- _Atividades_
a – Reproduza sem alterações o trecho da notícia sobre o julgamento no STF, começando nas palavras "O Supremo Tribunal" e parando depois de "pelos mesmos delitos.".
b – Responda com base na notícia sobre o julgamento no STF, uma resposta por linha:
(i) Qual foi a pena de prisão fixada para Aécio Lúcio Costa Pereira?
(ii) Quantos outros acusados respondem pelos mesmos delitos?
(iii) Quantos dos 11 ministros o consideraram culpado?
c – Retome a notícia sobre o julgamento no STF depois da última frase apresentada e dê continuidade ao texto.

- _Texto para análise_
────────
O Supremo Tribunal Federal (STF) condenou, nesta quinta-feira (14), o técnico de saneamento Aécio Lúcio Costa Pereira pela invasão e depredação do Senado no dia 8 de janeiro. A maioria aderiu à proposta do relator, Alexandre de Moraes, para fixar pena de 17 anos de prisão, multa de R$ 44 mil e pagamento por danos morais coletivos de R$ 30 milhões, a serem divididos com outros réus que vierem a ser condenados – há outros 231 acusados pelos mesmos delitos.
No julgamento, o primeiro contra um acusado pelos atos de vandalismo contra as sedes dos Três Poderes, nove dos 11 ministros consideraram ele culpado por tentativa de golpe de Estado, para depor o presidente Luiz Inácio Lula da Silva, e por tentativa de abolir o Estado Democrático de Direito, por tentar restringir o exercício dos poderes constitucionais.
────────
- _Informações fornecidas_

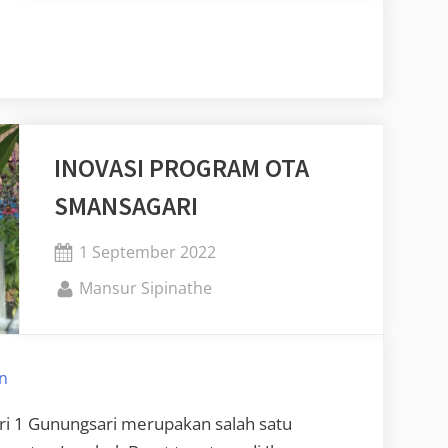
INOVASI PROGRAM OTA
SMANSAGARI
Posted
1 September 2022
on
By
Mansur Sipinathe
n
eri 1 Gunungsari merupakan salah satu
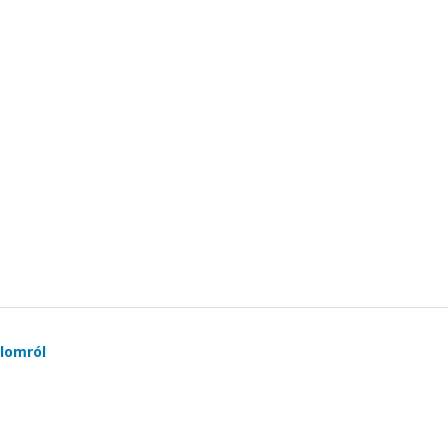
lomról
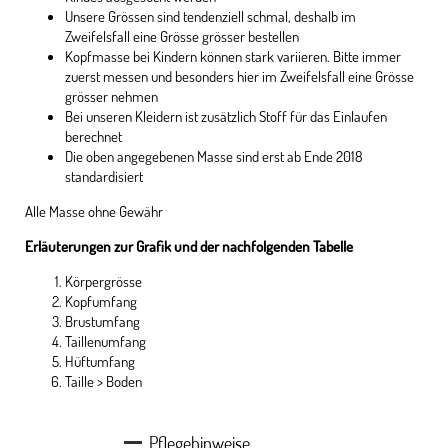
Unsere Grössen sind tendenziell schmal, deshalb im
Zweifelsfall eine Grösse grösser bestellen
Kopfmasse bei Kindern können stark variieren. Bitte immer
zuerst messen und besonders hier im Zweifelsfall eine Grösse
grösser nehmen
Bei unseren Kleidern ist zusätzlich Stoff für das Einlaufen
berechnet
Die oben angegebenen Masse sind erst ab Ende 2018
standardisiert
Alle Masse ohne Gewähr
Erläuterungen zur Grafik und der nachfolgenden Tabelle
Körpergrösse
Kopfumfang
Brustumfang
Taillenumfang
Hüftumfang
Taille > Boden
Pflegehinweise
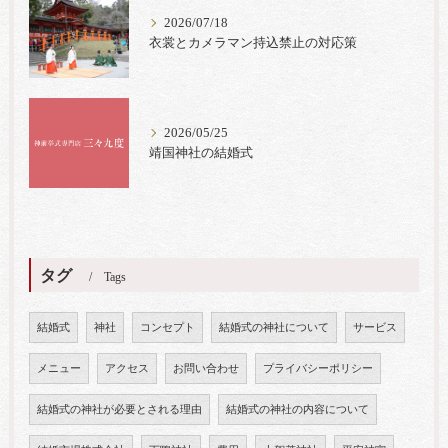
2026/07/18
衣裳とカメラマン持込禁止の対応策
2026/05/25
靖国神社の結婚式
タグ
Tags
結婚式
神社
コンセプト
結婚式の神社について
サービス
メニュー
アクセス
お問い合わせ
プライバシーポリシー
結婚式の神社が必要とされる理由
結婚式の神社の内容について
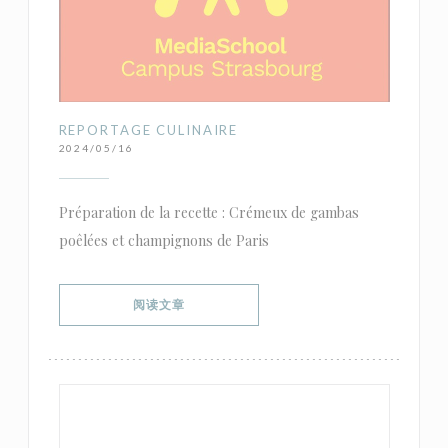
REPORTAGE CULINAIRE
2024/05/16
Préparation de la recette : Crémeux de gambas
poêlées et champignons de Paris
((在新窗口中打开))
阅读文章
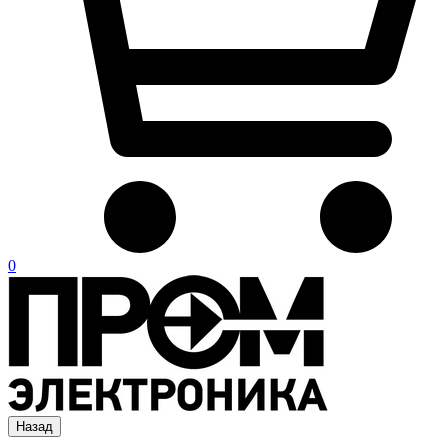
0
Назад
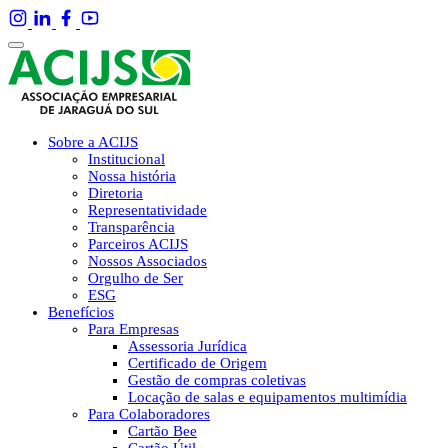
Sobre a ACIJS
Institucional
Nossa história
Diretoria
Representatividade
Transparência
Parceiros ACIJS
Nossos Associados
Orgulho de Ser
ESG
Benefícios
Para Empresas
Assessoria Jurídica
Certificado de Origem
Gestão de compras coletivas
Locação de salas e equipamentos multimídia
Para Colaboradores
Cartão Bee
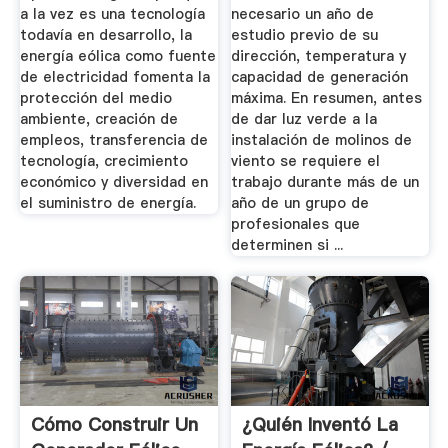
a la vez es una tecnología
necesario un año de
todavía en desarrollo, la
estudio previo de su
energía eólica como fuente
dirección, temperatura y
de electricidad fomenta la
capacidad de generación
protección del medio
máxima. En resumen, antes
ambiente, creación de
de dar luz verde a la
empleos, transferencia de
instalación de molinos de
tecnología, crecimiento
viento se requiere el
económico y diversidad en
trabajo durante más de un
el suministro de energía.
año de un grupo de
profesionales que
determinen si ...
Cómo Construir Un
¿Quién Inventó La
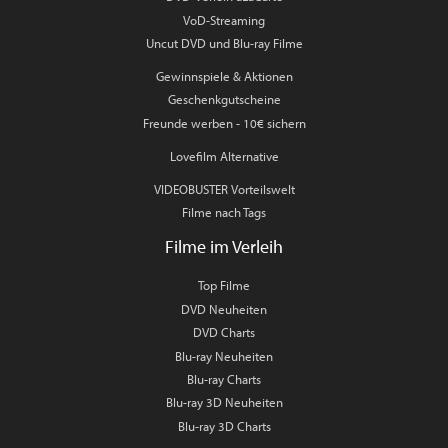
VoD-Streaming
Uncut DVD und Blu-ray Filme
Gewinnspiele & Aktionen
Geschenkgutscheine
Freunde werben - 10€ sichern
Lovefilm Alternative
VIDEOBUSTER Vorteilswelt
Filme nach Tags
Filme im Verleih
Top Filme
DVD Neuheiten
DVD Charts
Blu-ray Neuheiten
Blu-ray Charts
Blu-ray 3D Neuheiten
Blu-ray 3D Charts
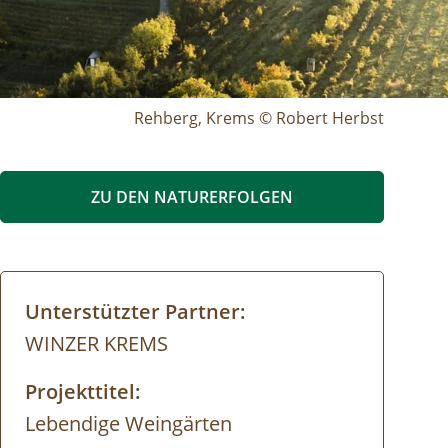
Rehberg, Krems © Robert Herbst
ZU DEN NATURERFOLGEN
Unterstützter Partner:
WINZER KREMS
Projekttitel:
Lebendige Weingärten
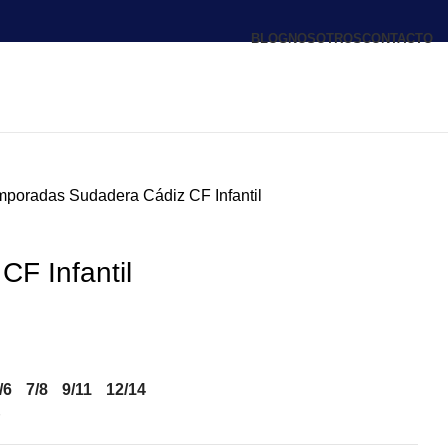
BLOG
NOSOTROS
CONTACTO
emporadas
Sudadera Cádiz CF Infantil
CF Infantil
/6
7/8
9/11
12/14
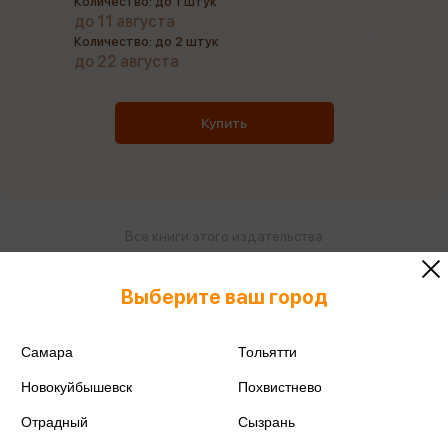
Количество: до 1 штук
до 11 августа
Количество: до 2 штук
до 22 августа
Купить
Все книги этого издательства
Все книги этого автора
Выберите ваш город
Поделиться
Самара
Тольятти
Новокуйбышевск
Похвистнево
Отрадный
Сызрань
ISBN
978-5-389-26913-2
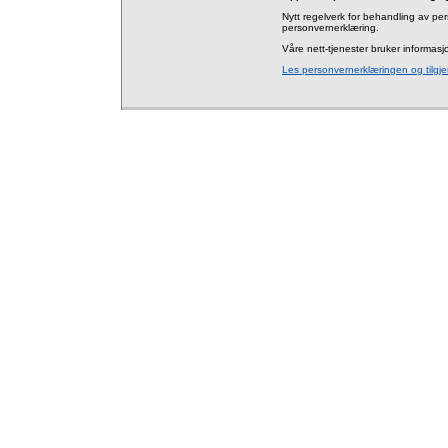
Nytt regelverk for behandling av per
personvernerklæring.
Våre nett-tjenester bruker informas
Les personvernerklæringen og tilgj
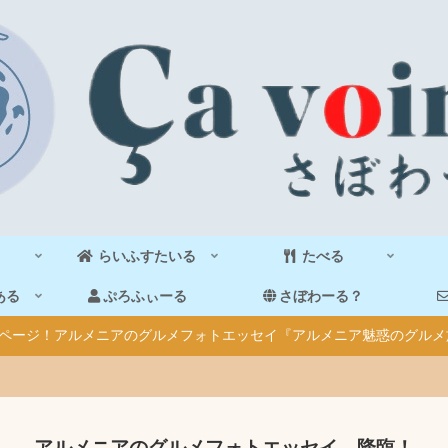
らいふすたいる
たべる
ある
ぷろふぃーる
さぼわーる？
40ページ！アルメニアのグルメフォトエッセイ『アルメニア魅惑のグルメ
アルメニアのグルメフォトエッセイ、降臨！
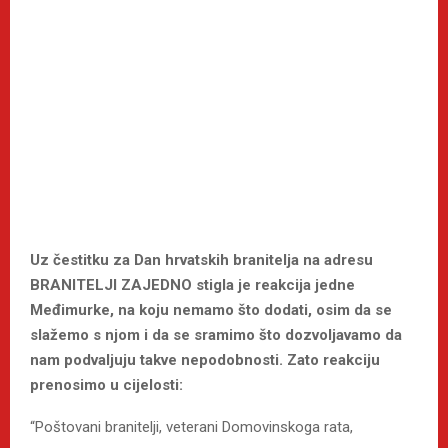
Uz čestitku za Dan hrvatskih branitelja na adresu
BRANITELJI ZAJEDNO stigla je reakcija jedne
Međimurke, na koju nemamo što dodati, osim da se
slažemo s njom i da se sramimo što dozvoljavamo da
nam podvaljuju takve nepodobnosti. Zato reakciju
prenosimo u cijelosti:
“Poštovani branitelji, veterani Domovinskoga rata,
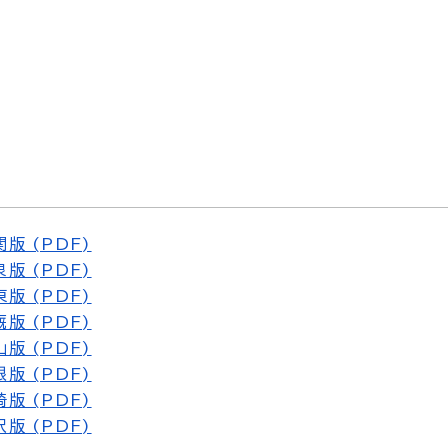
版 (PDF)
版 (PDF)
版 (PDF)
版 (PDF)
版 (PDF)
版 (PDF)
版 (PDF)
版 (PDF)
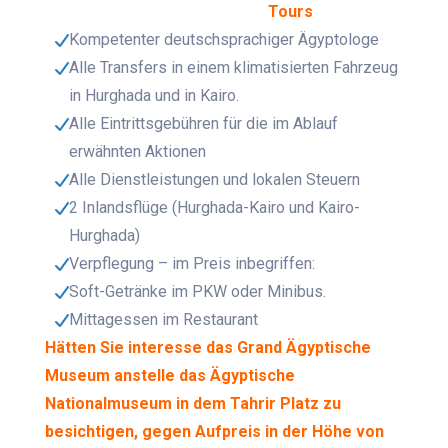
Tours
Kompetenter deutschsprachiger Ägyptologe
Alle Transfers in einem klimatisierten Fahrzeug
in Hurghada und in Kairo.
Alle Eintrittsgebühren für die im Ablauf
erwähnten Aktionen
Alle Dienstleistungen und lokalen Steuern
2 Inlandsflüge (Hurghada-Kairo und Kairo-
Hurghada)
Verpflegung – im Preis inbegriffen:
Soft-Getränke im PKW oder Minibus.
Mittagessen im Restaurant
Hätten Sie interesse das Grand Ägyptische
Museum anstelle das Ägyptische
Nationalmuseum in dem Tahrir Platz zu
besichtigen, gegen Aufpreis in der Höhe von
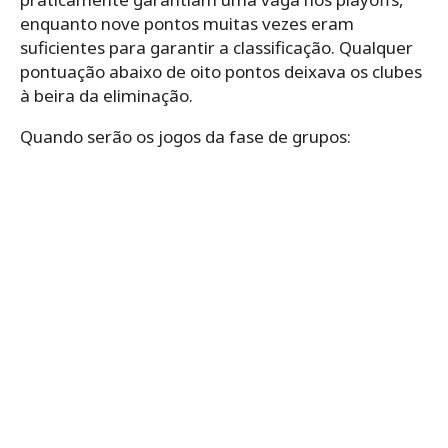
enquanto nove pontos muitas vezes eram
suficientes para garantir a classificação. Qualquer
pontuação abaixo de oito pontos deixava os clubes
à beira da eliminação.
Quando serão os jogos da fase de grupos:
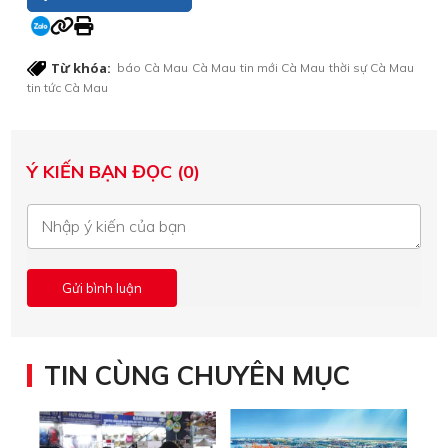
Từ khóa:
báo Cà Mau
Cà Mau
tin mới Cà Mau
thời sự Cà Mau
tin tức Cà Mau
Ý KIẾN BẠN ĐỌC (0)
TIN CÙNG CHUYÊN MỤC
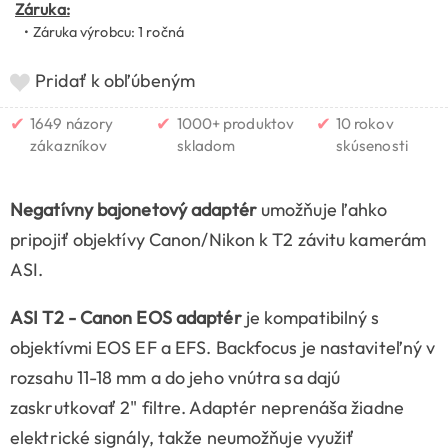
Záruka:
• Záruka výrobcu: 1 ročná
Pridať k obľúbeným
✔
✔
✔
1649 názory
1000+ produktov
10 rokov
zákazníkov
skladom
skúsenosti
Negatívny bajonetový adaptér
umožňuje ľahko
pripojiť objektívy Canon/Nikon k T2 závitu kamerám
ASI.
ASI T2 - Canon EOS adaptér
je kompatibilný s
objektívmi EOS EF a EFS. Backfocus je nastaviteľný v
rozsahu 11-18 mm a do jeho vnútra sa dajú
zaskrutkovať 2" filtre. Adaptér neprenáša žiadne
elektrické signály, takže neumožňuje využiť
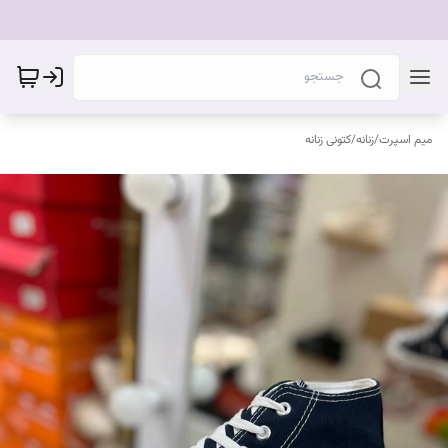
میم اسپرت
/
زنانه
/
کتونی زنانه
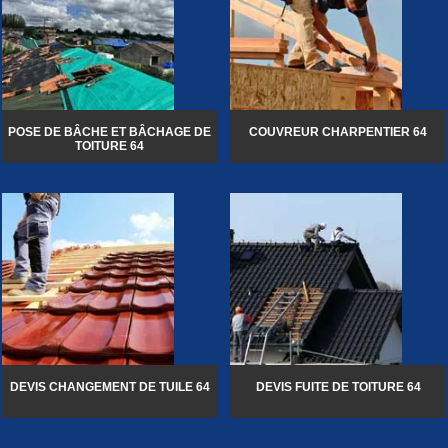
POSE DE BÂCHE ET BÂCHAGE DE
COUVREUR CHARPENTIER 64
TOITURE 64
DEVIS CHANGEMENT DE TUILE 64
DEVIS FUITE DE TOITURE 64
────────
- _Respostas por item_
a –
O Supremo Tribunal Federal (STF) condenou, nesta quinta-feira (14), o técnico de saneamento Aécio Lúcio Costa Pereira pela invasão e depredação do Senado no dia 8 de janeiro. A maioria aderiu à proposta do relator, Alexandre de Moraes, para fixar pena de 17 anos de prisão, multa de R$ 44 mil e pagamento por danos morais coletivos de R$ 30 milhões, a serem divididos com outros réus que vierem a ser condenados – há outros 231 acusados pelos mesmos delitos.

b –
(i) 17 anos de prisão.
(ii) 231 acusados.
(iii) Nove ministros.

c –
Houve também maioria para condenar o réu por associação criminosa, dano contra o patrimônio da União, com violência e grave ameaça e deterioração do patrimônio tombado.
Alexandre de Moraes, Cristiano Zanin, Edson Fachin, Luís Roberto Barroso, Luiz Fux, Dias Toffoli, Cármen Lúcia, Gilmar Mendes votaram pela condenação de Aécio Pereira por todos os crimes imputados pela Procuradoria-Geral da República (PGR).
Kassio Nunes Marques votou pela condenação mais branda: apenas por dano e deterioração do patrimônio, com pena de 2 anos no regime aberto, mais R$ 2.640 de multa.
Para André Mendonça, não houve tentativa efetiva de um golpe de Estado. Luís Roberto Barroso entendeu que sim, e que esse crime absorveria o de tentar abolir o Estado Democrático de Direito.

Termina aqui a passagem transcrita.